Description of the task >>
Give back exactly the stretch of data below from the line holding "X0056800Y0010457D03*" through the line holding "X0011800Y0024000D03*", both ends included, and leave the remaining lines out.

====== Record set ======

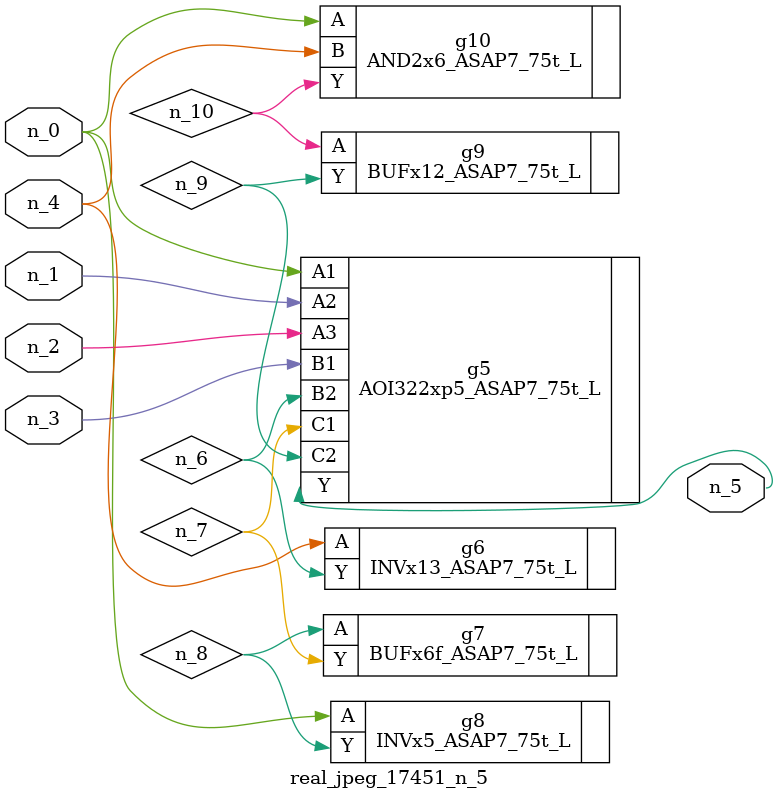
<source format=v>
module real_jpeg_17451_n_5 (n_4, n_0, n_1, n_2, n_3, n_5);

input n_4;
input n_0;
input n_1;
input n_2;
input n_3;

output n_5;

wire n_8;
wire n_6;
wire n_7;
wire n_10;
wire n_9;

AOI322xp5_ASAP7_75t_L g5 ( 
.A1(n_0),
.A2(n_1),
.A3(n_2),
.B1(n_3),
.B2(n_6),
.C1(n_7),
.C2(n_9),
.Y(n_5)
);

INVx5_ASAP7_75t_L g8 ( 
.A(n_0),
.Y(n_8)
);

AND2x6_ASAP7_75t_L g10 ( 
.A(n_0),
.B(n_4),
.Y(n_10)
);

INVx13_ASAP7_75t_L g6 ( 
.A(n_4),
.Y(n_6)
);

BUFx6f_ASAP7_75t_L g7 ( 
.A(n_8),
.Y(n_7)
);

BUFx12_ASAP7_75t_L g9 ( 
.A(n_10),
.Y(n_9)
);


endmodule
</source>
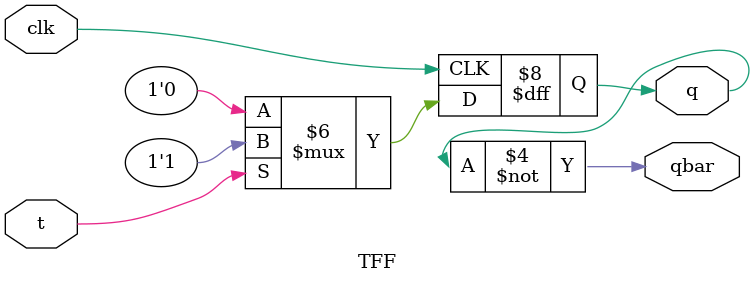
<source format=v>
`timescale 1ns / 1ps


module TFF(t,clk,q,qbar);
input t,clk;
output reg q;
output qbar;

always@(posedge clk) 
begin
    q = 0;
    if(t==1)
        q = ~q;
    else 
        q = q;
    end
    assign qbar = ~q;
    endmodule

</source>
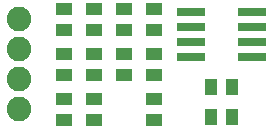
<source format=gts>
G75*
%MOIN*%
%OFA0B0*%
%FSLAX25Y25*%
%IPPOS*%
%LPD*%
%AMOC8*
5,1,8,0,0,1.08239X$1,22.5*
%
%ADD10R,0.03950X0.05524*%
%ADD11R,0.05524X0.03950*%
%ADD12C,0.08200*%
%ADD13R,0.09461X0.03162*%
D10*
X0075757Y0011500D03*
X0082843Y0011500D03*
X0082843Y0021500D03*
X0075757Y0021500D03*
D11*
X0056800Y0017543D03*
X0056800Y0010457D03*
X0036800Y0010457D03*
X0026800Y0010457D03*
X0026800Y0017543D03*
X0036800Y0017543D03*
X0036800Y0025457D03*
X0026800Y0025457D03*
X0026800Y0032543D03*
X0036800Y0032543D03*
X0046800Y0032543D03*
X0056800Y0032543D03*
X0056800Y0025457D03*
X0046800Y0025457D03*
X0046800Y0040457D03*
X0056800Y0040457D03*
X0056800Y0047543D03*
X0046800Y0047543D03*
X0036800Y0047543D03*
X0026800Y0047543D03*
X0026800Y0040457D03*
X0036800Y0040457D03*
D12*
X0011800Y0014000D03*
X0011800Y0024000D03*
X0011800Y0034000D03*
X0011800Y0044000D03*
D13*
X0069064Y0041500D03*
X0069064Y0036500D03*
X0069064Y0031500D03*
X0089536Y0031500D03*
X0089536Y0036500D03*
X0089536Y0041500D03*
X0089536Y0046500D03*
X0069064Y0046500D03*
M02*

</source>
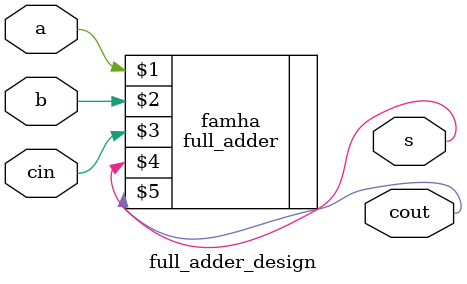
<source format=v>
`timescale 1ns / 1ps


module full_adder_design(
    input wire a, b, cin,
    output wire s, cout
);
    full_adder famha(a,b,cin, s, cout);
    
endmodule

</source>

======

Exercise answer >>
X0056800Y0010457D03*
X0036800Y0010457D03*
X0026800Y0010457D03*
X0026800Y0017543D03*
X0036800Y0017543D03*
X0036800Y0025457D03*
X0026800Y0025457D03*
X0026800Y0032543D03*
X0036800Y0032543D03*
X0046800Y0032543D03*
X0056800Y0032543D03*
X0056800Y0025457D03*
X0046800Y0025457D03*
X0046800Y0040457D03*
X0056800Y0040457D03*
X0056800Y0047543D03*
X0046800Y0047543D03*
X0036800Y0047543D03*
X0026800Y0047543D03*
X0026800Y0040457D03*
X0036800Y0040457D03*
D12*
X0011800Y0014000D03*
X0011800Y0024000D03*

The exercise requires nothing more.